===== EXERCISE MATERIAL =====
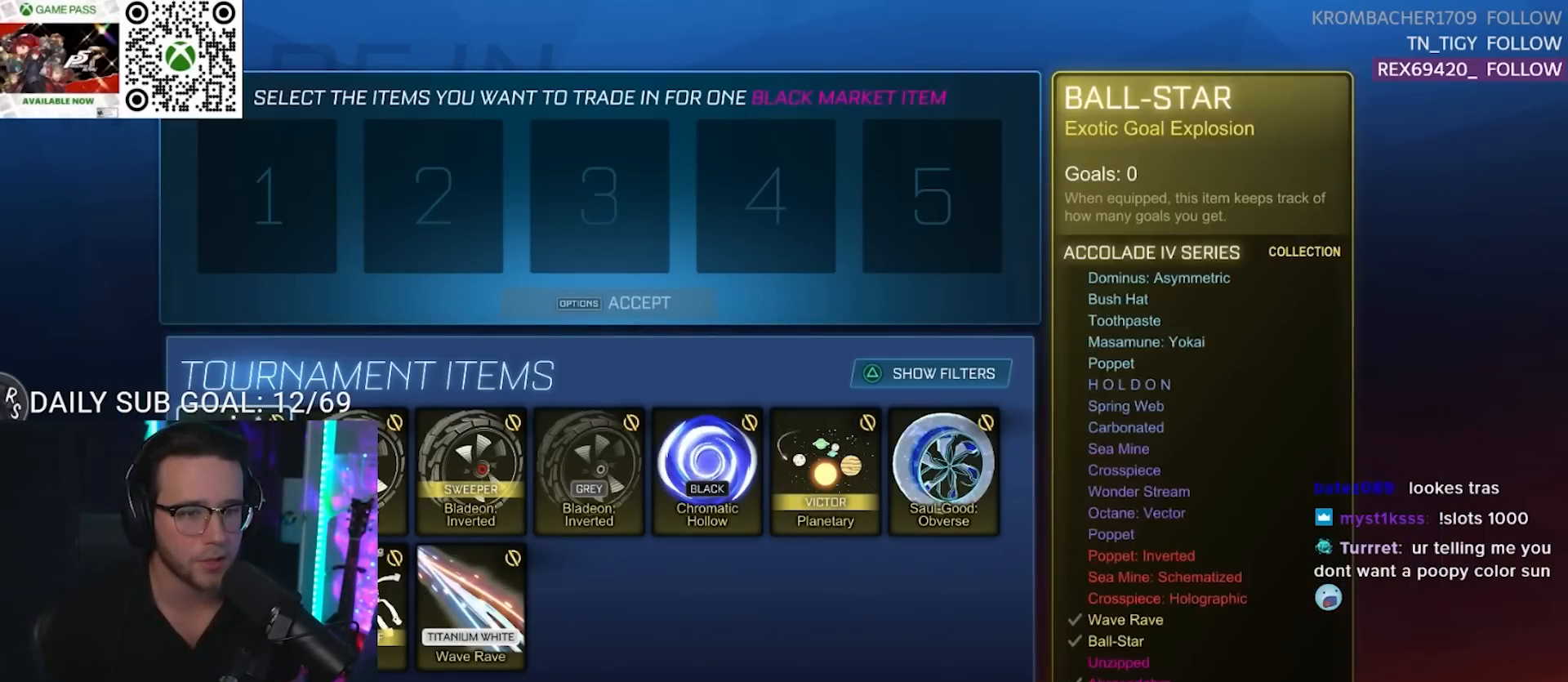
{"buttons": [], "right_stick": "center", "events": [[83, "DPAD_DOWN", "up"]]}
=====
===== EXERCISE MATERIAL =====
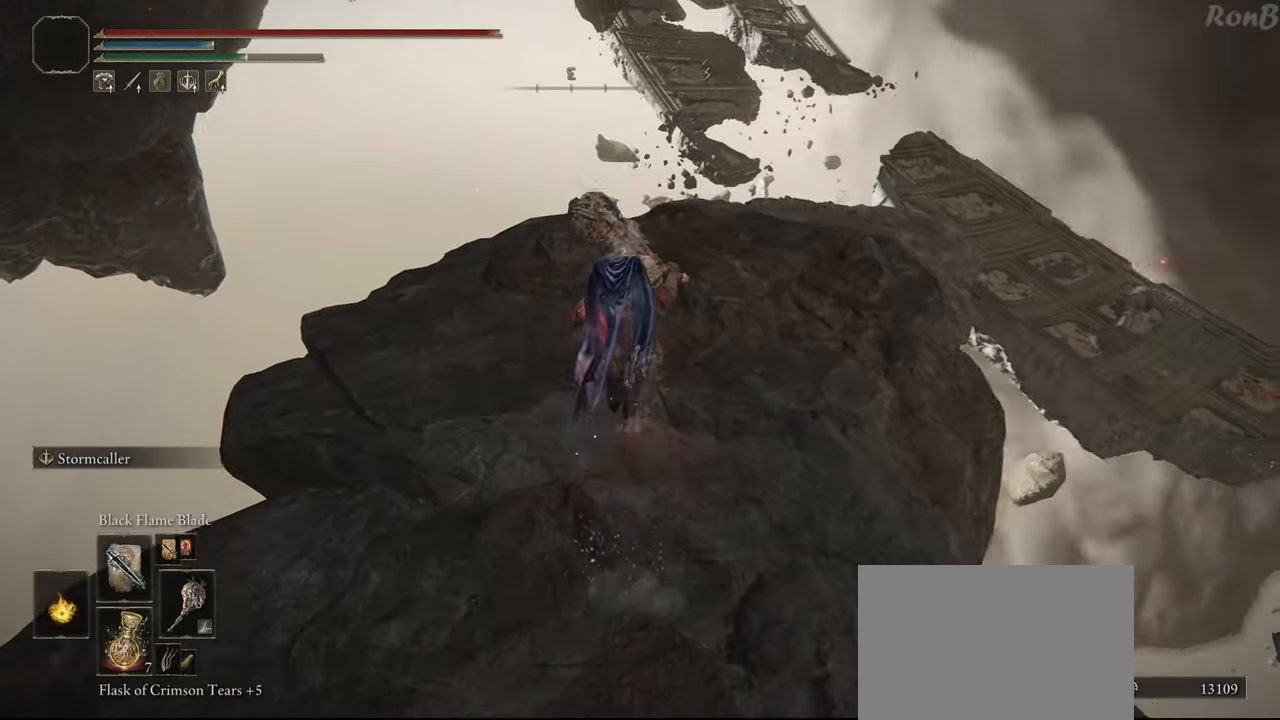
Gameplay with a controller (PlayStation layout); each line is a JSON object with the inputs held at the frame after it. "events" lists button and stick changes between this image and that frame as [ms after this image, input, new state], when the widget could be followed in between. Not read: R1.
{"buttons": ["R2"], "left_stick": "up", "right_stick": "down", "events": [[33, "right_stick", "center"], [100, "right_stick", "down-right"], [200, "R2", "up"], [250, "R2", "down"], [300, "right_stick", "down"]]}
=====
● YOUR GOAL:
Count of lines that include "center" in the records above: write that value only.

● SOLUTION BELOW:
2